In America, Churches May Be Closed On Christmas, But In Pakistan, They May Be Bombed

In America, Churches May Be Closed On Christmas, But In Pakistan, They May Be Bombed

As we prepare to celebrate Christmas this year, may we remember persecuted Christians across the globe who do the same, though at great risk to themselves.
Arielle Del Turco
By

In a tribal village in India during the season of preparation for Advent on a late November night, a mob attacked more than 100 of the community’s Christians. About 50 people armed with homemade weapons targeted Christians in the Sukma district of India’s Chhattisgarh state, burning Bibles and destroying property in the early hours of Nov. 25.

For these humble Christian villagers — like so many other persecuted believers around the world — the Christmas season is a time of heightened persecution and fear. For some Christians living in India’s rural areas, associating with holiday festivities can make them targets.

Non-Hindu religious minorities in India often endure intense social hostility and violent mob attacks by radical Hindu nationalists any time of year. Fear of being attacked by Hindu radicals has, at times, caused Indian churches to cancel official Christmas celebrations.
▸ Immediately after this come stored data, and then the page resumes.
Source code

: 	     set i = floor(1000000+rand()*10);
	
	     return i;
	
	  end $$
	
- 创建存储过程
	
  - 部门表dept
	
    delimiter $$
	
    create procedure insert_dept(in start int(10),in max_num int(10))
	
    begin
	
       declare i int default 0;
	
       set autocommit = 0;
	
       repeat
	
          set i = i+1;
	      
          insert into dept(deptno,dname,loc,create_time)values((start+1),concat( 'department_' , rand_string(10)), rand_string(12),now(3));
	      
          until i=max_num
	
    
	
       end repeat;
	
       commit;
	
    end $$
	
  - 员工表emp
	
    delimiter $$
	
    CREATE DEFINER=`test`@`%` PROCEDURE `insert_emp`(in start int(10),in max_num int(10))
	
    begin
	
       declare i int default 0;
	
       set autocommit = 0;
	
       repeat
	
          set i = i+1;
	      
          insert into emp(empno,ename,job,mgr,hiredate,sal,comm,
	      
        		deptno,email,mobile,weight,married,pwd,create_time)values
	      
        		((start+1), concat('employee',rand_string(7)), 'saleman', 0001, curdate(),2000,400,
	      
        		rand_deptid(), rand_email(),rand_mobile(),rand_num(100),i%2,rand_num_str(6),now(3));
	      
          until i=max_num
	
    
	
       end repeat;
Indian Christians are not the only ones fearing increased persecution around the holidays. Christians in neighboring Pakistan also have cause for concern at Christmastime. Sudden bursts of mob violence fomented by Islamists are a risk for Pakistani Christians, a small minority making up less than 3 percent of that country’s population.

Dec. 25 is a public holiday in Pakistan, but it celebrates the birth of the country’s founder, Muhammad Ali Jinnah, rather than the Son of God. Major Christian holidays such as Christmas and Easter can inspire attacks against churches in Pakistan.

This issue is so widespread that security forces deployed to protect churches and Christmas celebrations last December. More than 1,000 police officers protected Christian houses of worship in Islamabad alone. While it is good that Pakistani officials took this step, the fact that it was necessary is a clear indication of the risks of being a Christian and celebrating Christian holidays in Pakistan.

In Iran, the government poses the greatest threat to believers at Christmastime. The Iranian regime is known for cracking down on Christians around the holiday, likely because Christmas gatherings create easy targets.

Dabrina Bet Tamraz, an Assyrian Christian from Iran, knows this well. Her father pastored a church and spent years appealing his prison sentence in Iran before fleeing to Europe. She told Al Arabiya, “Christmas celebrations make it easier for Iranian authorities to arrest a group of Christians at one time.”

Recounting a 2014 family Christmas gathering, Tamraz said, “My brother opened the door only to be confronted with about 30 plainclothes officers who pushed their way in. They separated men from women and conducted strip body searches. Three people, including my father, were arrested and charged with acting against national security and conducting evangelism.”

Through Christmas crackdowns, Iranian authorities hope to suppress the underground church, which is composed mainly of converts from Muslim backgrounds. The regime feels threatened when people leave the state religion, and it takes every opportunity to contain the expanding underground evangelical church.

The story is different in secretive North Korea. The North Korean regime has made a concerted effort to eradicate religious belief, meaning any expression of faith poses serious danger. Christians are prohibited from practicing their religion, and Christmas is not acknowledged.

Instead, on Dec. 24, North Koreans are encouraged to celebrate the birthday of Kim Jong Un’s deceased grandmother, Kim Jong Suk, with pilgrimages to the town of her birth. Yet signs of Christmas exist in the capital of Pyongyang. Christmas trees can be found in high-end restaurants and stores, complete with decorations and strings of lights.

In North Korea, however, these symbols are stripped of any religious connotation, and they are often kept up year-round, further removing the trees from their place in Christmas traditions. It is bizarre that while North Korea detains tens of thousands of Christians in labor camps, restaurants and stores use decorations from a holiday celebrating the Christian Savior.

As we prepare to celebrate Christmas this year, may we remember persecuted Christians across the globe who do the same, though at great risk to themselves. Ultimately, however, the men and women who seek to crush Christianity will be disappointed.

More than 2,000 years ago, Christ was born in the humblest of places to a community not well-liked by its rulers. It was into this context that God chose to send His Son to offer salvation to mankind. For persecuted Christians around the world, the hope of the gospel celebrated at Christmas is a light that no force of darkness can extinguish.

Arielle Del Turco is FRC’s assistant director of the Center for Religious Liberty.